˿

Question and extract

The extracts your exam questions are based on will be longer than the one here. You should still be able to find at least five points to answer the question. First of all, have a read, and see what ideas you can come up with. Remember to link each point to a quotation or example.

Question

How does the writer use language and structure to create an entertaining description for the reader?

Extract

In this extract from his autobiography Clive James describes a go-carting disaster.

I could not build go-carts very well. Other children made superb carts with wooden frames and wheels that screamed on the pavements like a diving aeroplane. The best I could manage was a fruit box with silent rubber wheels taken off an old pram.
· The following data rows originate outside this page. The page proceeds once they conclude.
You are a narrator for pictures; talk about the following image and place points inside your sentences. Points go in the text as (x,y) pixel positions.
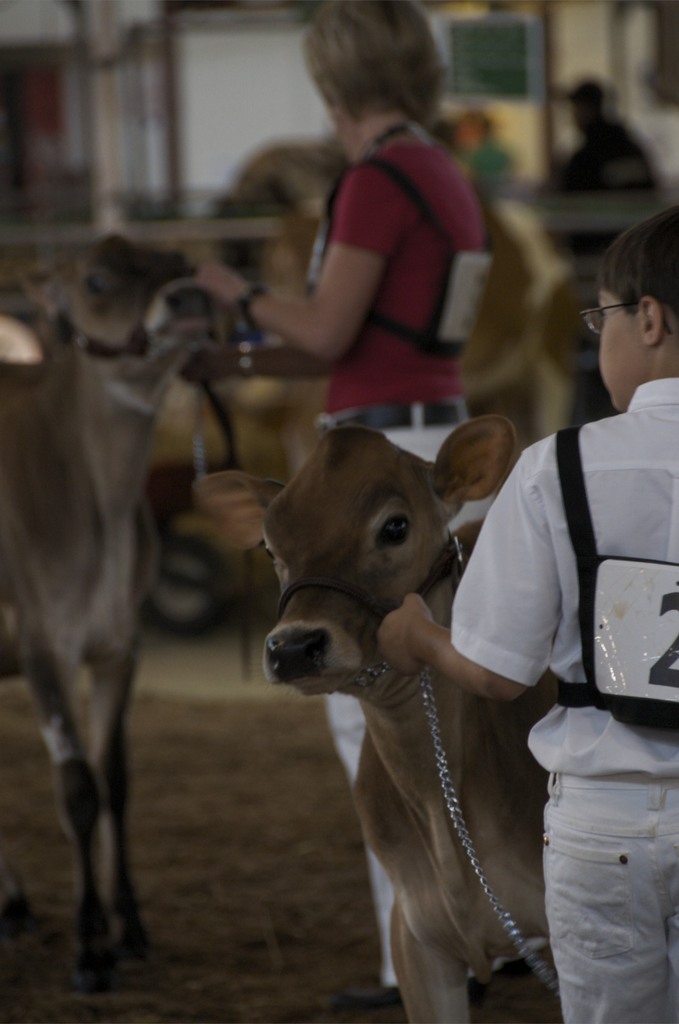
In this image, I can see two persons (638,600) standing and there are cows (359,560). There is a blurred background (95,76).
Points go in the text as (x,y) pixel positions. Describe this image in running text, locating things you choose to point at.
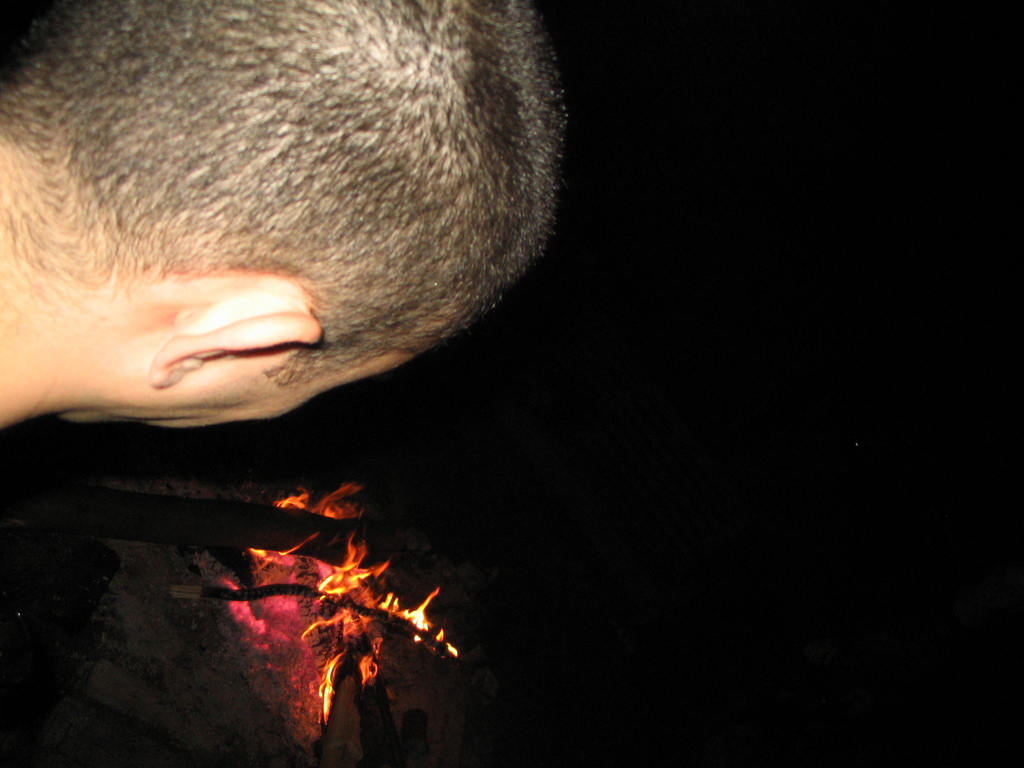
In this image in the front (285,332) there is a person (231,222). In the center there is a bonfire (286,595).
After school and at weekends boys came from all over town to race along our street. There would be twenty or thirty carts. The noise was incredible.
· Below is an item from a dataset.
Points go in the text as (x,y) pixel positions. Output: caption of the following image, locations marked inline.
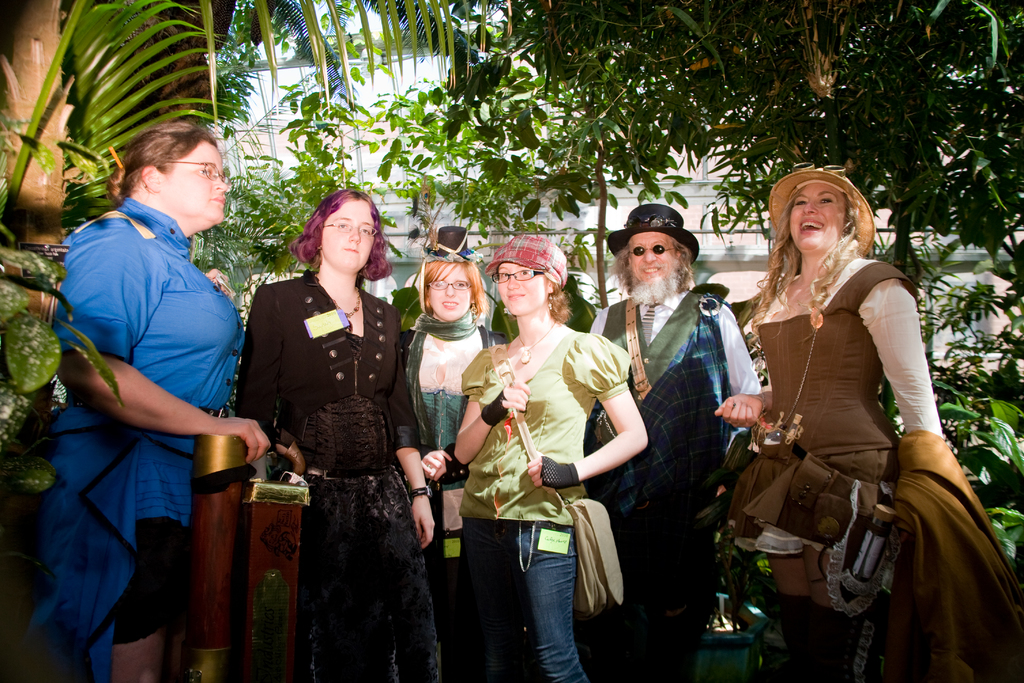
In this image I can see six persons (464,370) are standing. I can also see except two rest all are wearing hats (632,233). In the front (778,591) I can see two of them are carrying bags (831,497). On the left side of this image (207,617) I can see few brown colour things (203,534) and a tree (52,237). I can also see few more trees (867,163) in the background (392,117).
Go-carts racing down the pavement on one side had a straight run of about a quarter of a mile all the way to the park. The carts would reach such high speeds that it was impossible for the rider to get off. All he could do was crash when he got to the end.

On the other side of the road we could only go half as far, before a sharp right-angle turn into Irene Street. The back wheels slid round the corner, leaving black, smoking trails of burnt rubber, or skidded in a shower of sparks.

The Irene Street corner was made more dangerous by Mrs Braithwaite’s poppies. Mrs Braithwaite lived in the house on the corner. We all thought that she was a witch. We believed that she poisoned cats. She was also a keen gardener. Her flower beds held the area’s best collection of poppies. She had been known to phone the police if even one of her poppies was picked by a passer-by.

It was vital to make the turn into Irene Street without hurting a single poppy, otherwise the old lady would probably come out shooting. Usually, when the poppies were in bloom, nobody dared make the turn. I did because I thought that I was skilful enough to make the turn safely.